**ABOUT THIS EXERCISE**:
Which lines of the data below hold "left"? Copy each of them.
# # # #
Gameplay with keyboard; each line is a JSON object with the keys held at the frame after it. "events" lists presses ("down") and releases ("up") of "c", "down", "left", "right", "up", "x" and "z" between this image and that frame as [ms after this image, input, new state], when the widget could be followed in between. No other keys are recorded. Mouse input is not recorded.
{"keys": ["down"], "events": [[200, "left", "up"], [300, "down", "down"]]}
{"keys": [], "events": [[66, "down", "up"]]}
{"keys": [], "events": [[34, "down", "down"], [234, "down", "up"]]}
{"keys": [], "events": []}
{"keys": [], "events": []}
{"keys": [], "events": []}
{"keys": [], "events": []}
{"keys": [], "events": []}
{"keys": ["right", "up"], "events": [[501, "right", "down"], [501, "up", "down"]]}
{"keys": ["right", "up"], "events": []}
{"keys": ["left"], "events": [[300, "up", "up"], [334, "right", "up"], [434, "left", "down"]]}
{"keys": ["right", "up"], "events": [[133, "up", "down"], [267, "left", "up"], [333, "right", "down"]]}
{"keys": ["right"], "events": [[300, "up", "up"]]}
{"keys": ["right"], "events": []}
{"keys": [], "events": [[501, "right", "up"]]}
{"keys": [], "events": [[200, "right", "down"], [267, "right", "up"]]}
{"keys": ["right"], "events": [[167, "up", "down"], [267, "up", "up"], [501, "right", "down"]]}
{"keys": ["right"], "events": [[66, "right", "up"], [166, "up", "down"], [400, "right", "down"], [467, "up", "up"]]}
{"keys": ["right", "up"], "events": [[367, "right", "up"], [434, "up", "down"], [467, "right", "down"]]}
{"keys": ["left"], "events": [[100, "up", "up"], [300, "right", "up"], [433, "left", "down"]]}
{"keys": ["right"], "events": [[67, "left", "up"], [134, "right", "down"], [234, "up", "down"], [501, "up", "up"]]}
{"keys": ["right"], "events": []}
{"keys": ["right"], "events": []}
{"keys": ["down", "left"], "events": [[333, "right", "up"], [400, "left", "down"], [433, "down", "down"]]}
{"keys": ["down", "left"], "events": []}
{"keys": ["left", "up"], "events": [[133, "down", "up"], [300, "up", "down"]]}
# # # #
**TASK RESPONSE**:
Gameplay with keyboard; each line is a JSON object with the keys held at the frame after it. "events" lists presses ("down") and releases ("up") of "c", "down", "left", "right", "up", "x" and "z" between this image and that frame as [ms after this image, input, new state], when the widget could be followed in between. No other keys are recorded. Mouse input is not recorded.
{"keys": ["down"], "events": [[200, "left", "up"], [300, "down", "down"]]}
{"keys": ["left"], "events": [[300, "up", "up"], [334, "right", "up"], [434, "left", "down"]]}
{"keys": ["right", "up"], "events": [[133, "up", "down"], [267, "left", "up"], [333, "right", "down"]]}
{"keys": ["left"], "events": [[100, "up", "up"], [300, "right", "up"], [433, "left", "down"]]}
{"keys": ["right"], "events": [[67, "left", "up"], [134, "right", "down"], [234, "up", "down"], [501, "up", "up"]]}
{"keys": ["down", "left"], "events": [[333, "right", "up"], [400, "left", "down"], [433, "down", "down"]]}
{"keys": ["down", "left"], "events": []}
{"keys": ["left", "up"], "events": [[133, "down", "up"], [300, "up", "down"]]}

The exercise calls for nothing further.